[Work required]
Leave out the images and return all the data word for word.

[Available data]
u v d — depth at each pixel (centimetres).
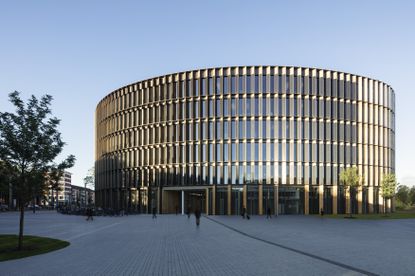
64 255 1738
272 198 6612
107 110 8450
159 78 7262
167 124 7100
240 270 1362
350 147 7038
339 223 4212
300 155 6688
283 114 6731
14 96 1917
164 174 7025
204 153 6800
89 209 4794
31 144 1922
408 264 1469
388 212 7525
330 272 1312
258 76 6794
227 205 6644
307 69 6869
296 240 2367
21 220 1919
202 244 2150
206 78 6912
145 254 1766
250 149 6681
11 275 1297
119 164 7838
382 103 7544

[Solution to this problem]
u v d — depth at each pixel (centimetres).
64 255 1738
272 198 6612
107 110 8450
159 78 7262
167 124 7100
240 270 1362
350 147 7038
339 223 4212
300 155 6688
283 114 6731
14 96 1917
164 174 7025
204 153 6800
89 209 4794
31 144 1922
408 264 1469
388 212 7525
330 272 1312
258 76 6794
227 205 6644
307 69 6869
296 240 2367
21 220 1919
202 244 2150
206 78 6912
145 254 1766
250 149 6681
11 275 1297
119 164 7838
382 103 7544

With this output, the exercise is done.